**Tâche assignée 1**: Modifiez toutes les lignes du bloc 1 en y remplaçant « Robbery » par « Theft », sans rien changer d'autre. Laissez les images de côté dans votre réponse.

**Passage fourni**:
· · ·

1.2Il est donc primordial de continuer à œuvrer pour parachever le marché unique, en l’étendant aux secteurs de la finance, des communications électroniques et de l’énergie, ainsi qu’en le renforçant dans le domaine des services.
1.3Les institutions de l’Union européenne et ses États membres doivent ouvrir un débat en bonne et due forme sur les règles fondamentales de l’Union et sur l’adéquation des traités en vigueur au regard des défis actuels, qui exigent de la célérité dans la pensée comme dans l’action.
1.4Le CESE invite les institutions européennes à aller de l’avant dans l’achèvement du marché unique, tout en restant très attentives à la durabilité environnementale, à la prospérité économique et à la cohésion sociale et territoriale, qu’elles devraient traiter comme des facteurs de compétitivité.
1.5Le CESE soutient l’analyse qu’effectuent les rapports Draghi et Letta quand ils rappellent qu’il est primordial qu’avec les valeurs et les règles qui sont les siennes, l’économie européenne retrouve sa compétitivité en consolidant sa place sur la scène internationale.
1.6Le CESE en appelle aux institutions de l’Union européenne pour qu’elles adoptent une politique industrielle capable de surmonter l’approche compartimentée qui prévaut aujourd’hui et se traduit par l’existence d’un faisceau de politiques industrielles nationales qui ne sont pas toujours coordonnées. De fait, présenter un front uni est la seule voie envisageable pour parvenir à proposer, en faveur du marché unique, cet arsenal efficace de dispositions fiscales, réglementaires, commerciales ou douanières et de mesures incitatives d’ordre financier dont on a besoin.
1.7Le CESE rappelle qu’il importe d’alléger la charge bureaucratique et les coûts de mise en conformité qui pèsent sur les entreprises, par l’amélioration de la réglementation et une réelle simplification des exigences administratives. Il serait très utile à cet égard de renforcer l’analyse qui est faite de l’impact des réglementations, notamment du point de vue de la compétitivité («contrôle de compétitivité»), afin de soutenir l’esprit d’entreprise et la création d’emplois de qualité, l’amélioration des conditions de travail ainsi qu’une croissance économique durable et la cohésion sociale.

· · ·

**Lignes extraites**:

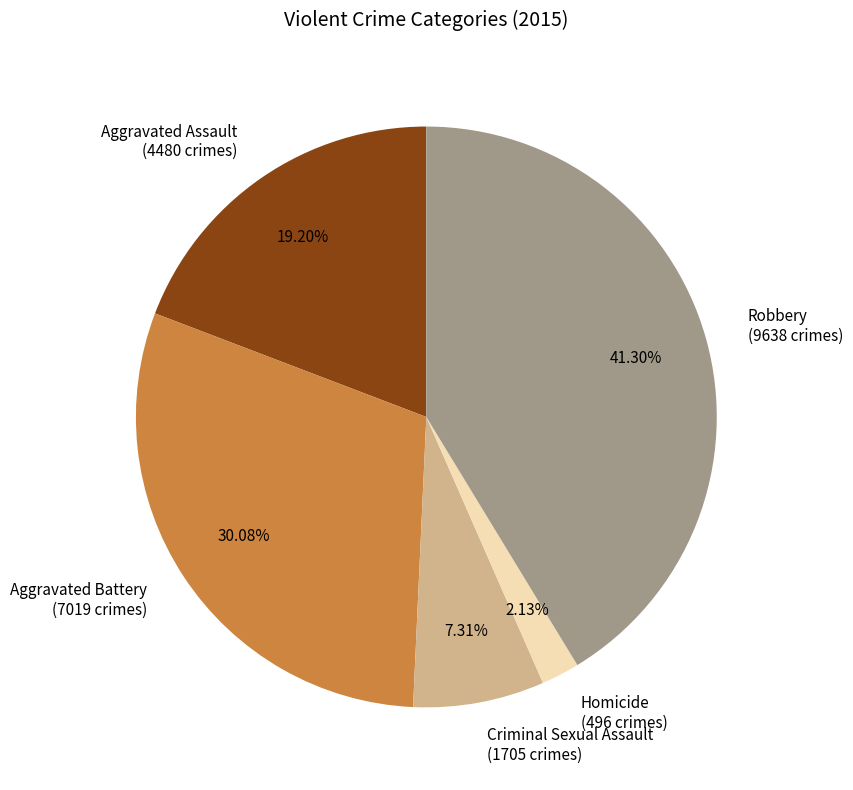

Does Robbery represent more than half of the total?

No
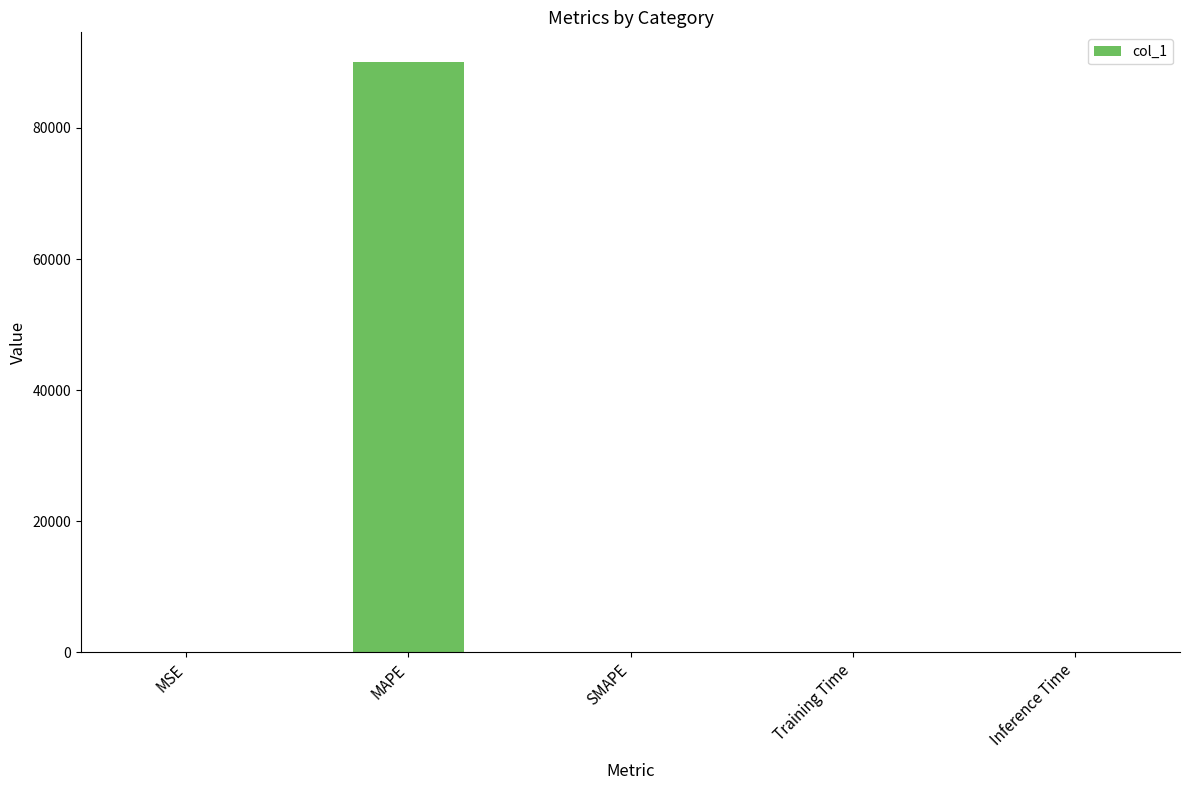

At which category does the chart reach its peak across all series?

MAPE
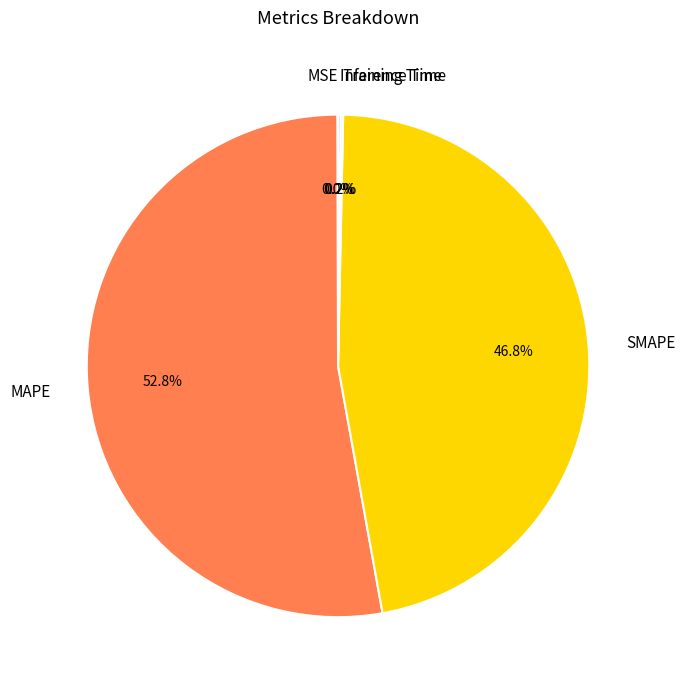

What portion of the pie excludes SMAPE?

53.2%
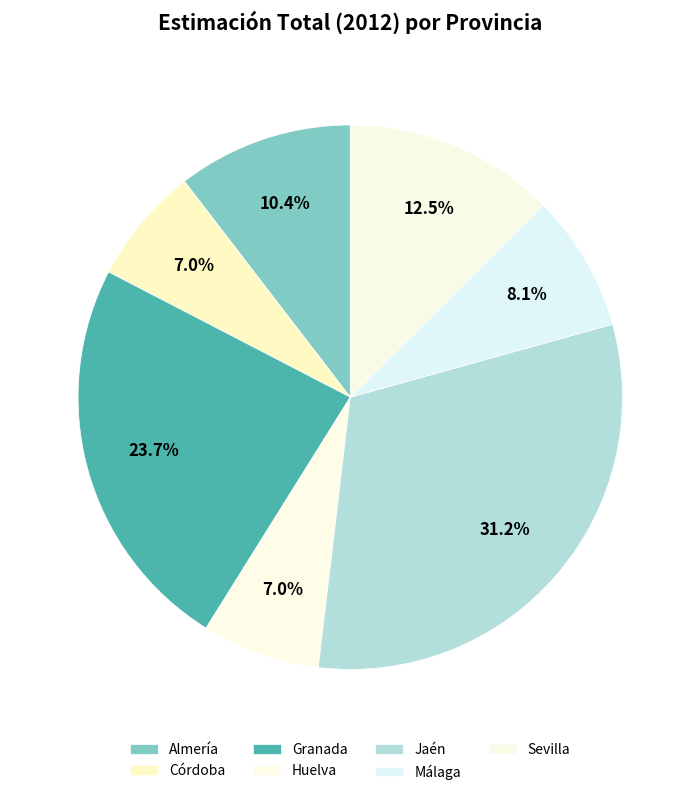

To the nearest percent, what is the difference between the Sevilla and Granada slice percentages?

11%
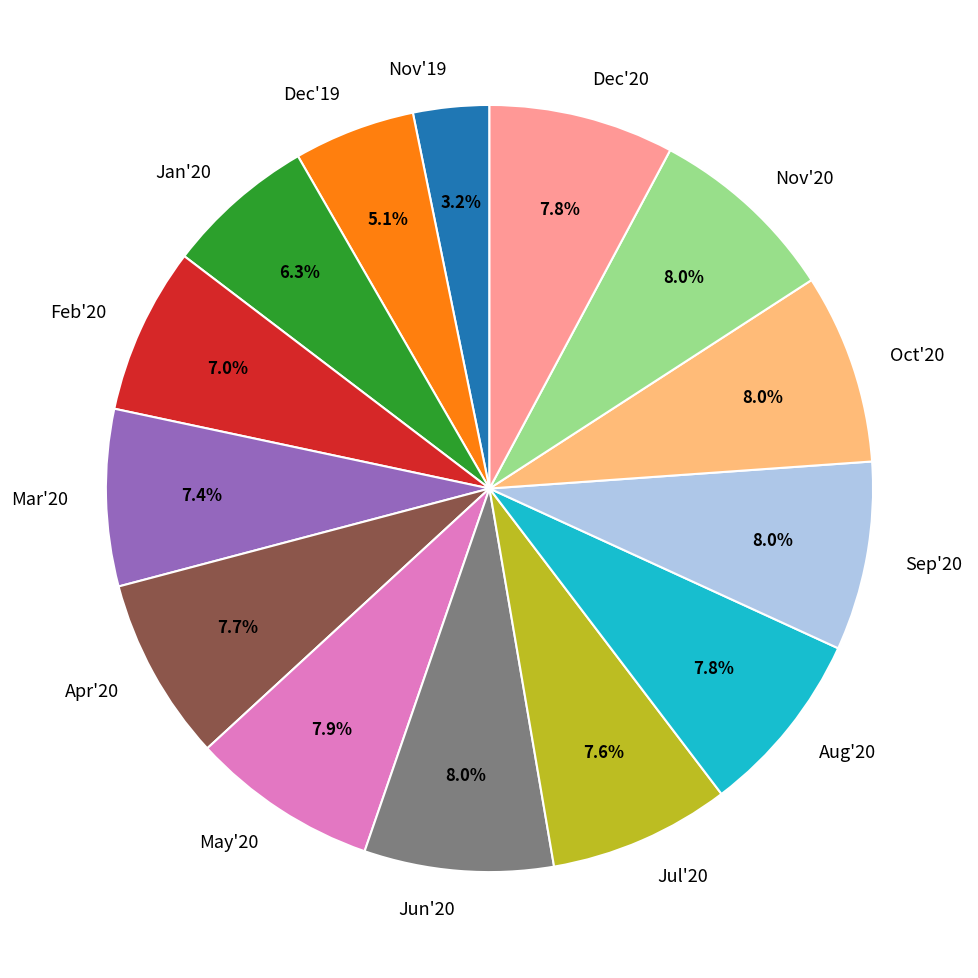

Is the sum of Dec'20 and Jan'20 greater than half?

No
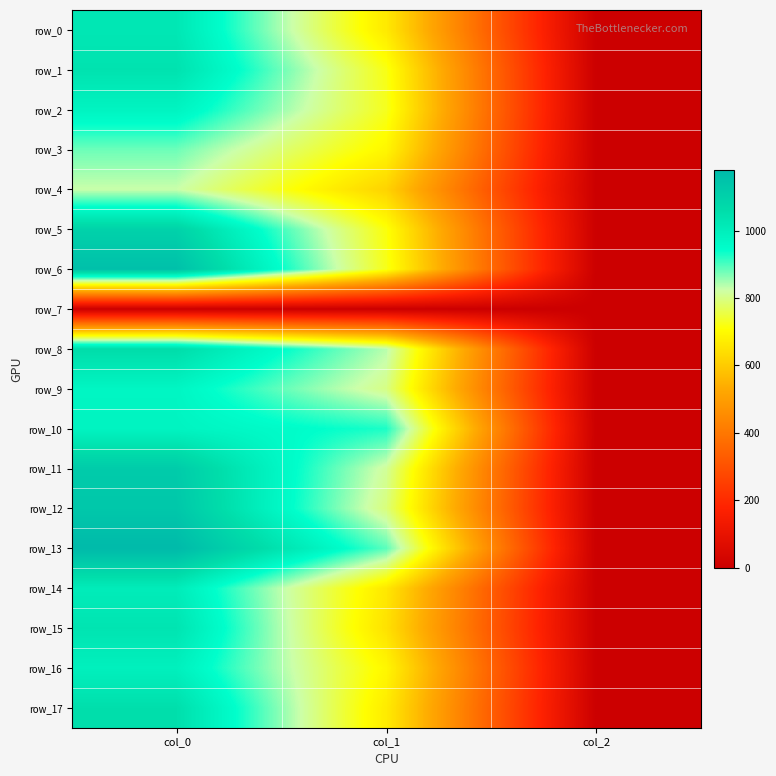

Between col_0 and col_2, which is larger?

col_0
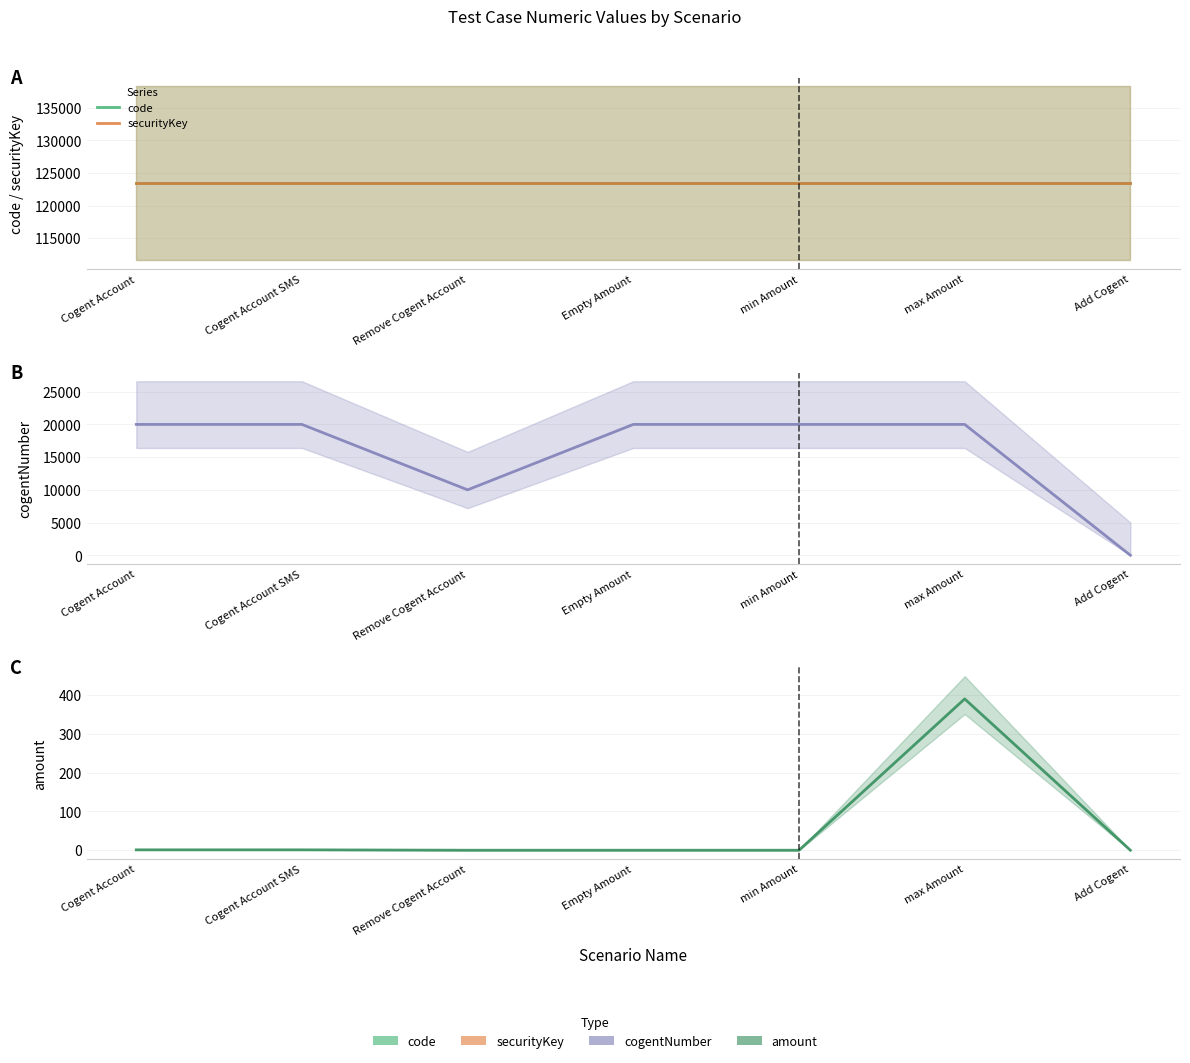

What is the difference between the highest and lowest values at min Amount?

123456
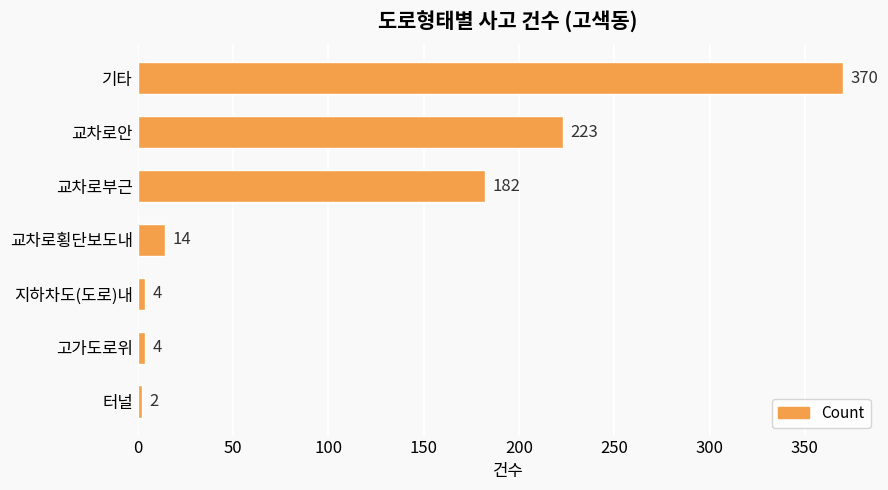

Reading top to bottom, list all the values displayed in this chart.

370	223	182	14	4	4	2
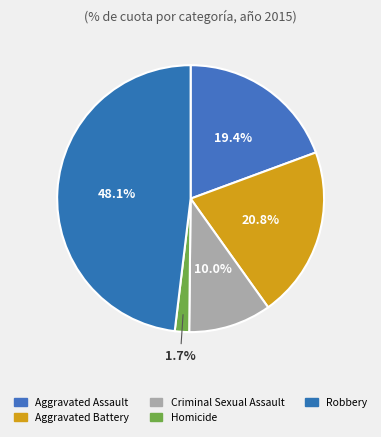

Is it true that Robbery is 63% of the pie?

False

· · ·

**Tâche assignée 2**: D'après le passage fourni, de quels rapports le CESE soutient-il l'analyse ?

**Réponse 1**:
Does Theft represent more than half of the total?

No

At which category does the chart reach its peak across all series?

MAPE

What portion of the pie excludes SMAPE?

53.2%

To the nearest percent, what is the difference between the Sevilla and Granada slice percentages?

11%

Is the sum of Dec'20 and Jan'20 greater than half?

No

Between col_0 and col_2, which is larger?

col_0

What is the difference between the highest and lowest values at min Amount?

123456

Reading top to bottom, list all the values displayed in this chart.

370	223	182	14	4	4	2

Is it true that Theft is 63% of the pie?

False

**Réponse 2**: Les rapports Draghi et Letta.